Tom Velk, an economist at Montreal's McGill University, and a self-described conservative and advocate of monetarist economics, insists there is another reason core inflation is rising: too much money flooding into the economy. Although monetarism is out of fashion, notably among central bankers, he is not alone in that view.
"When there's a huge amount of money everywhere, all prices go up," Velk told me from his farm in Vermont, where he said locally produced eggs have shot up to nearly $8 Cdn a dozen. Velk insists there's "too much damn money" — and until it is soaked up with lower government spending and less central bank stimulus, core inflation is not going away.
Wages not keeping up
But if there really is too much money out there, the problem is that not enough of it is going to the people doing the work, according to Kaylie Tiessen, an economist and policy analyst at Unifor, Canada's biggest private-sector union.
If Canadians are falling behind, the reason is not strictly because prices are rising. The problem is that over the past year as inflation surged above five per cent, incomes have failed to keep pace.
"And it means workers are losing purchasing power," Tiessen said in a phone conversation last week.
LISTEN | How inflation creates even more inflation:
Of course, not all employees are losing. Sobeys' warehouse workers recently negotiated a four-year deal that included a wage increase of 20 per cent over the life of the contract.

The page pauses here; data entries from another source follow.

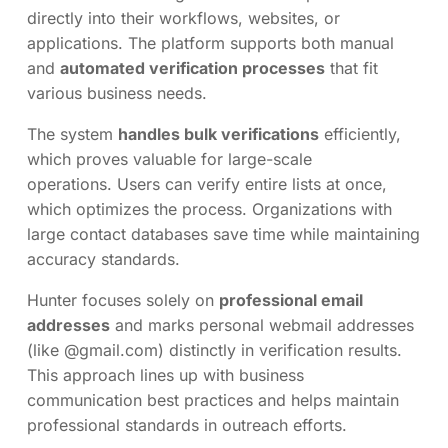
directly into their workflows, websites, or
applications. The platform supports both manual
and
automated verification processes
that fit
various business needs.
The system
handles bulk verifications
efficiently,
which proves valuable for large-scale
operations. Users can verify entire lists at once,
which optimizes the process. Organizations with
large contact databases save time while maintaining
accuracy standards.
Hunter focuses solely on
professional email
addresses
and marks personal webmail addresses
(like @gmail.com) distinctly in verification results.
This approach lines up with business
communication best practices and helps maintain
professional standards in outreach efforts.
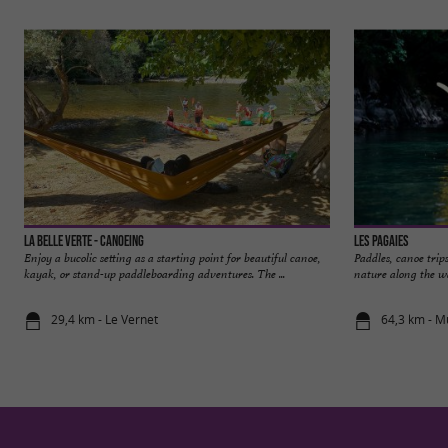
La Belle Verte - Canoeing
Les Pagaies
Enjoy a bucolic setting as a starting point for beautiful canoe,
Paddles, canoe trip
kayak, or stand-up paddleboarding adventures. The ...
nature along the wa
29,4 km - Le Vernet
64,3 km - M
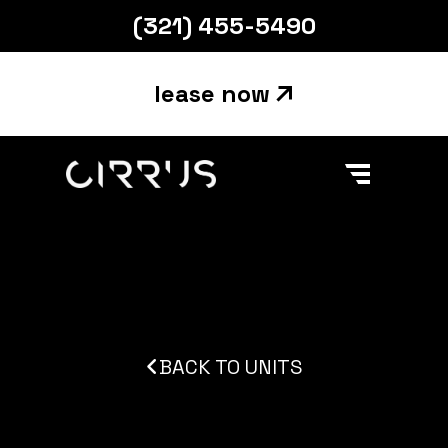
(321) 455-5490
lease now
Main Navigation
Skip to content
BACK TO UNITS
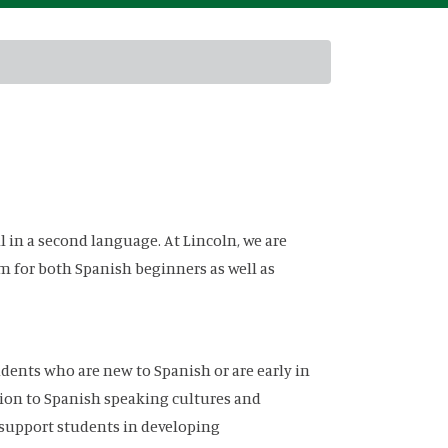
l in a second language. At Lincoln, we are
 for both Spanish beginners as well as
udents who are new to Spanish or are early in
tion to Spanish speaking cultures and
 support students in developing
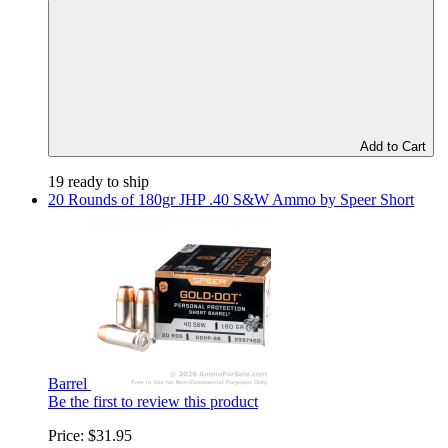
Add to Cart
19 ready to ship
20 Rounds of 180gr JHP .40 S&W Ammo by Speer Short
Barrel
Be the first to review this product
Price:
$31.95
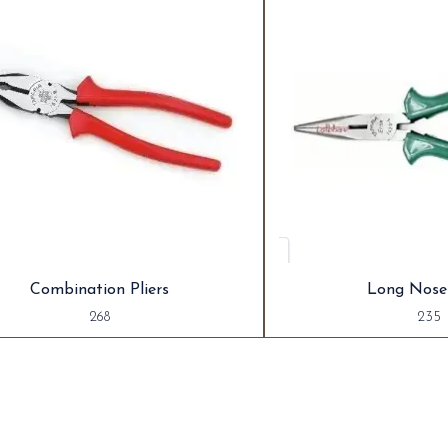
Combination Pliers
Long Nose 
268
235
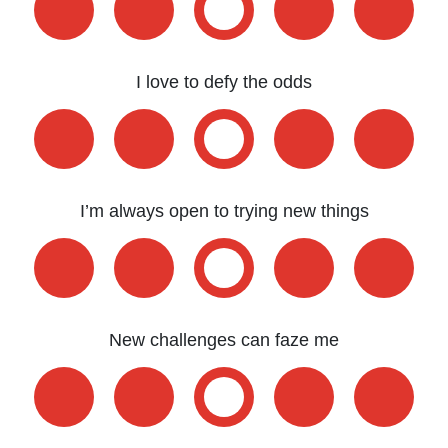
I love to defy the odds
I’m always open to trying new things
New challenges can faze me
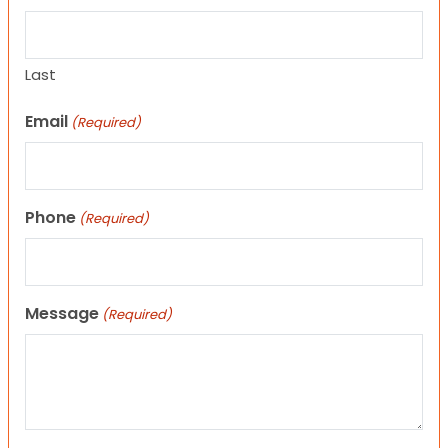
Last
Email
(Required)
Phone
(Required)
Message
(Required)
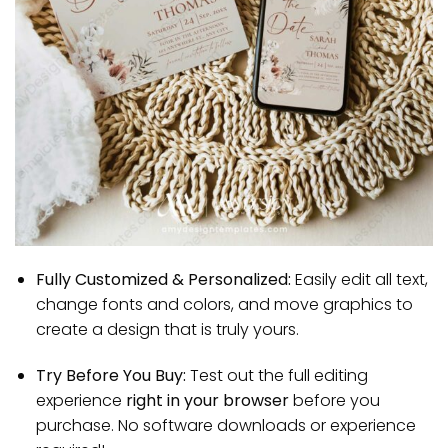
Fully Customized & Personalized:
Easily edit all text,
change fonts and colors, and move graphics to
create a design that is truly yours.
Try Before You Buy:
Test out the full editing
experience
right in your browser
before you
purchase. No software downloads or experience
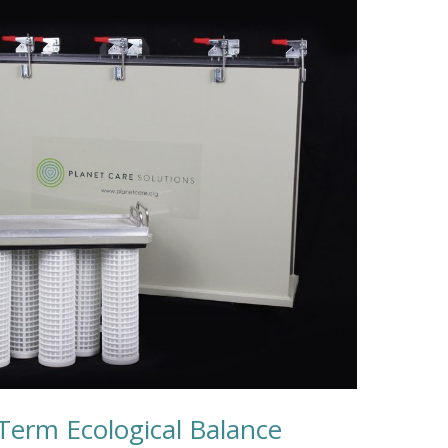
-Term Ecological Balance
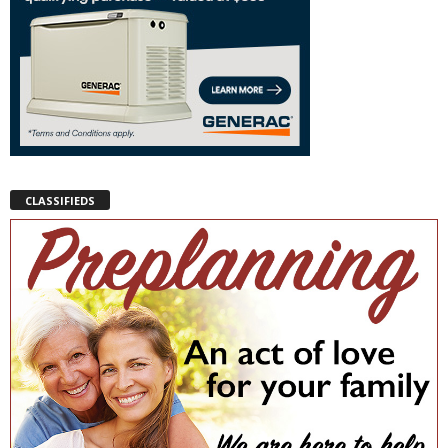
CLASSIFIEDS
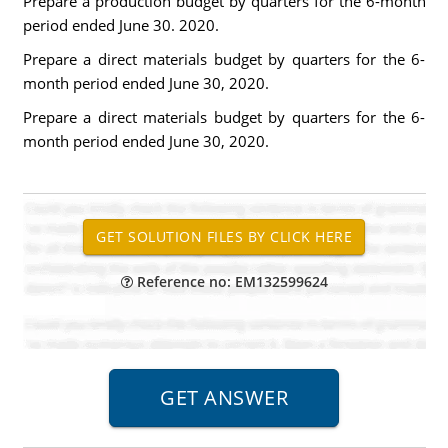
Prepare a production budget by quarters for the 6-month
period ended June 30. 2020.
Prepare a direct materials budget by quarters for the 6-
month period ended June 30, 2020.
Prepare a direct materials budget by quarters for the 6-
month period ended June 30, 2020.
Reference no: EM132599624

People who have studied the economics of rising wages and prices in the past say that one of the advantages of inflation is that it acts as an economic lubricant for wage and price adjustment, allowing everyone to get an increase — even though some workers and sellers get more and some get less according to demand in that sector.

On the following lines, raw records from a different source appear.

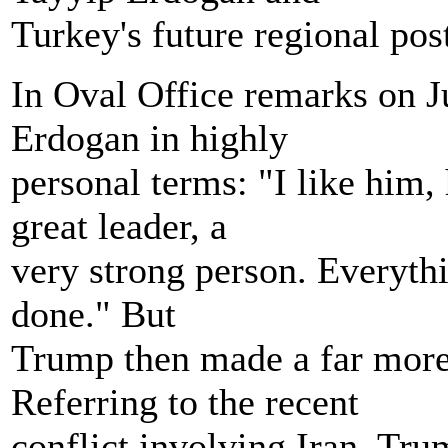
Turkey's future regional pos
In Oval Office remarks on J
Erdogan in highly
personal terms: "I like him,
great leader, a
very strong person. Everythi
done." But
Trump then made a far more
Referring to the recent
conflict involving Iran, Tr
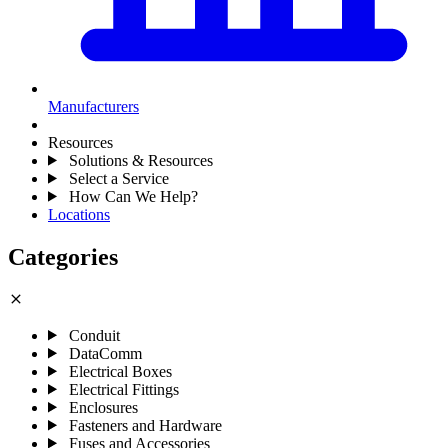
Manufacturers
Resources
Solutions & Resources
Select a Service
How Can We Help?
Locations
Categories
close
Conduit
DataComm
Electrical Boxes
Electrical Fittings
Enclosures
Fasteners and Hardware
Fuses and Accessories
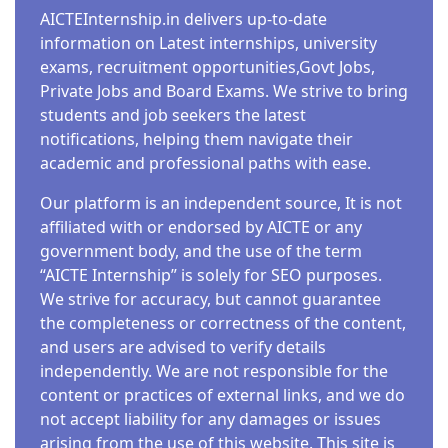
AICTEInternship.in delivers up-to-date
information on Latest internships, university
exams, recruitment opportunities,Govt Jobs,
Private Jobs and Board Exams. We strive to bring
students and job seekers the latest
notifications, helping them navigate their
academic and professional paths with ease.
Our platform is an independent source, It is not
affiliated with or endorsed by AICTE or any
government body, and the use of the term
“AICTE Internship” is solely for SEO purposes.
We strive for accuracy, but cannot guarantee
the completeness or correctness of the content,
and users are advised to verify details
independently. We are not responsible for the
content or practices of external links, and we do
not accept liability for any damages or issues
arising from the use of this website. This site is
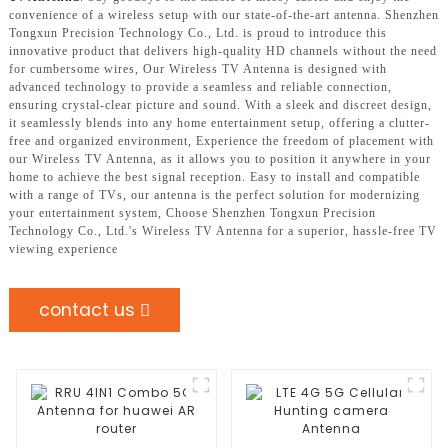
convenience of a wireless setup with our state-of-the-art antenna. Shenzhen
Tongxun Precision Technology Co., Ltd. is proud to introduce this
innovative product that delivers high-quality HD channels without the need
for cumbersome wires, Our Wireless TV Antenna is designed with
advanced technology to provide a seamless and reliable connection,
ensuring crystal-clear picture and sound. With a sleek and discreet design,
it seamlessly blends into any home entertainment setup, offering a clutter-
free and organized environment, Experience the freedom of placement with
our Wireless TV Antenna, as it allows you to position it anywhere in your
home to achieve the best signal reception. Easy to install and compatible
with a range of TVs, our antenna is the perfect solution for modernizing
your entertainment system, Choose Shenzhen Tongxun Precision
Technology Co., Ltd.'s Wireless TV Antenna for a superior, hassle-free TV
viewing experience
contact us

Recently, the governor of the Bank of England, Andrew Bailey — who critics noted earned hundreds of thousands of pounds a year — faced a backlash when he warned British workers not to demand higher wages as inflation rose for fear of making inflation worse. Tiessen hears something similar when Canadian and U.S. authorities warn of a wage-and-price spiral.
In fact, she said that despite rising core inflation, there may be a danger in raising interest rates before workers have caught up.

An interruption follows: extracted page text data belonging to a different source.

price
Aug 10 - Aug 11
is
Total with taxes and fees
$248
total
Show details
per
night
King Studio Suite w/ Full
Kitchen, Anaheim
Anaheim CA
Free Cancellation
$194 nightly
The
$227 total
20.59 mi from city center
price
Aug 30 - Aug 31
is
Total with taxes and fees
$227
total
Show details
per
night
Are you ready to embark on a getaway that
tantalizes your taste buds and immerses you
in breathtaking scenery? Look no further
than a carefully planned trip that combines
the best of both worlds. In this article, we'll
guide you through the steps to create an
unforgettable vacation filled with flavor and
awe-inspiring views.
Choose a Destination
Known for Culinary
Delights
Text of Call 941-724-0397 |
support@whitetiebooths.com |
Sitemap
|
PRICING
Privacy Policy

"We definitely cannot put ourselves in a position where workers are always losing out," she said. "We should not put ourselves in that position, as an economy, at all."
Tiessen said a growing gap between the price of necessities and the ability of Canadians to buy them is not just bad for workers and their families. She said it hurts the entire economy when total spending power shrinks. She worries that in the worthy effort to save the economy from the effects of the pandemic, the concept of inclusive economic growth, an area where Unifor has been a strong advocate, has been forgotten.
A few months ago, when core inflation seemed safely stuck at two per cent, it may have been reasonable for central bankers here and in the United States to be patient and let the economy take its course. But now that the once-stable measure of generalized inflation has begun to shift sharply higher, it seems almost certain that the banks will try to rein it in with higher interest rates.
But if the Bank of Canada and the U.S. Federal Reserve begin to crack down on "everything inflation" with higher interest rates while wages continue to fall behind, it will be up to elected officials to make sure that the ordinary people who vote them into office are not the ultimate losers.